I adore science fiction. The second book I was exposed to was Red Planet by Robert Heinlein and that was it. I was hooked.

But SF hasn't been an easy thing for me to write. See, the way I look at it is that if you're gonna write SF you need to make some kind of scientific speculation part of the package -- if it's just an excuse to give us weirdness you may as well just write fantasy.

But when I've tried to do this in the past the ideas ate the story. The fiction went away. And then I wrote The Little Things and found a way to make the ideas the center of the story. Make them into bar stories make the POV character part of the audience.

No more elaborate setups, everything is explained to the POV character and thus the audience, and best of all the idea is the story.

Bar stories are great. But I hate bars -- and that was the key element that really made things congeal for me. By making these stories unpleasant experiences for the POV character and by making the bartender into mean-spirited bully-ish asshole there is conflict built into the situation from the get-go.

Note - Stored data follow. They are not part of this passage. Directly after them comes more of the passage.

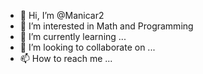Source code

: - 👋 Hi, I’m @Manicar2
- 👀 I’m interested in Math and Programming 
- 🌱 I’m currently learning ...
- 💞️ I’m looking to collaborate on ...
- 📫 How to reach me ...

<!---
Manicar2/Manicar2 is a ✨ special ✨ repository because its `README.md` (this file) appears on your GitHub profile.
You can click the Preview link to take a look at your changes.
--->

This is a formula. That's appropriate here -- I just want an outlet for the goofy little riffs I come up with as I graze my way through the sciences. My ambitions for these stories are quite humble.

But they're gonna be fun.

The thought that triggered this entry?

Rational thought does not come easily or naturally to humans. Our brains are great for making up mythologies -- but achieving an understanding of the world and ourselves is an uphill struggle.

It's not what our brains were made to do. They've been doing brainscans of people making decisions. It looks as though most of our thinking takes place in parts of the brain that we share with fish and lizards -- what we regard as rationality gets very little play.